Airline EasyJet said today it was seeing strong demand for flights and holidays, and current summer bookings were tracking ahead of last year, giving it confidence it would meet consensus forecasts for annual profit.
For the six months to end-March, its quieter off-season, EasyJet posted a pretax loss of £394m, in line with expectations, and an improvement on last year when adjusted for the later timing of Easter this year.
For the all-important summer season, EasyJet said it was seeing a “positive built” in demand for both its flights and its fast-growing holidays business, putting it on track to meet forecasts for £703m in pretax profit this year and its medium-term target of £1 billion.
Its confident outlook fits with bigger competitor Ryanair, which on Monday reported strong demand, with summer bookings running 1% ahead of last year.
Europe’s largest travel operator TUI had, however flagged a 1% drop in summer bookings earlier in May, warning that 2025 would be challenging and highlighting uncertainty in Germany, its biggest market.

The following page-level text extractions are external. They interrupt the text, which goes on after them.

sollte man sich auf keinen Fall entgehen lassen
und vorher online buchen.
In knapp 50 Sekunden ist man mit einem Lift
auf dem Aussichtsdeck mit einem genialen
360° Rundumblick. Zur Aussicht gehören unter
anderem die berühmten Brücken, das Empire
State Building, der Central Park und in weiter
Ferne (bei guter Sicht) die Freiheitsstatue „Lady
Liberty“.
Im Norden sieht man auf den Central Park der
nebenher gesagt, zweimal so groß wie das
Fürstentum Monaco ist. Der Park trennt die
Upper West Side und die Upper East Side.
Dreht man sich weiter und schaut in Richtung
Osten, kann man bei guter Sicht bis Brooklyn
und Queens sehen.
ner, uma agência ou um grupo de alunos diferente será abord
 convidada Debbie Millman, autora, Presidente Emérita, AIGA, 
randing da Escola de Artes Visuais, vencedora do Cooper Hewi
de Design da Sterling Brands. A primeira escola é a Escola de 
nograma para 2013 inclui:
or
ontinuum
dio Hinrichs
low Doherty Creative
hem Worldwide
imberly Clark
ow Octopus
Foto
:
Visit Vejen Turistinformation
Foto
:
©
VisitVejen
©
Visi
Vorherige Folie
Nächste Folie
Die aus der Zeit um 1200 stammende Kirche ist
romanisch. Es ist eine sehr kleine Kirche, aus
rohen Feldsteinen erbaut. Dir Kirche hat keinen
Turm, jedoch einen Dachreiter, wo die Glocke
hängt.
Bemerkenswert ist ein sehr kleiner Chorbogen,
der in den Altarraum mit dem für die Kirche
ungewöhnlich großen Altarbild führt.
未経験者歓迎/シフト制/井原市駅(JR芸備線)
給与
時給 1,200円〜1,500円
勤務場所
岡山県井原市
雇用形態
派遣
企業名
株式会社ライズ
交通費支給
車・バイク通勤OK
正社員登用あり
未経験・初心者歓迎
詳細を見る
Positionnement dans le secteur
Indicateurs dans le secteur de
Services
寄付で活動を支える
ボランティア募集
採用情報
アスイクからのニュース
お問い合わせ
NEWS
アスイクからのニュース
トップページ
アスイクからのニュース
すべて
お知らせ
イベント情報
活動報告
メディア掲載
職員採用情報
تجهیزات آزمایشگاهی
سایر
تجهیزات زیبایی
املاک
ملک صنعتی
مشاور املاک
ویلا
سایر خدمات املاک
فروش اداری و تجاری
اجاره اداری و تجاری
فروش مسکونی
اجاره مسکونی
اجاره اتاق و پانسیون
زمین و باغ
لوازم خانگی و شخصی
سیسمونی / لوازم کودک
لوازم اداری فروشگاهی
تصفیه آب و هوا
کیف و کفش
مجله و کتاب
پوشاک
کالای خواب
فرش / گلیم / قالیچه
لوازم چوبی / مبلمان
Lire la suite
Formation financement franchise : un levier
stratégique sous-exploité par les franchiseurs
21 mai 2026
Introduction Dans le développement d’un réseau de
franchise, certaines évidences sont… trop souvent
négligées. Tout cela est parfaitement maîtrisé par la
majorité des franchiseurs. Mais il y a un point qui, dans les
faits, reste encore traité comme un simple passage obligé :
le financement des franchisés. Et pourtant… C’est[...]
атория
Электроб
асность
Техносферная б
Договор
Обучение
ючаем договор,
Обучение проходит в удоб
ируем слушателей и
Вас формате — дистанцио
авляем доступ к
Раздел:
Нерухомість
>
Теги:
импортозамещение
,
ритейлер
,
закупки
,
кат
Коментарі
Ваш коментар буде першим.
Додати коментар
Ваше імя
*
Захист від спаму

While EasyJet operates across Europe, Britain remains by far its biggest market
EasyJet also said today it was assessing “the possible impact” of US tariffs on its cost base and “supply chain resilience” but noted that any fallout “remains uncertain at this early stage”.
The airline meanwhile continues to suspend flights to Tel Aviv amid the Israel-Gaza conflict.
EasyJet’s share price slid 3% at the start of trading in London that followed the results update, despite losses being in line with expectations.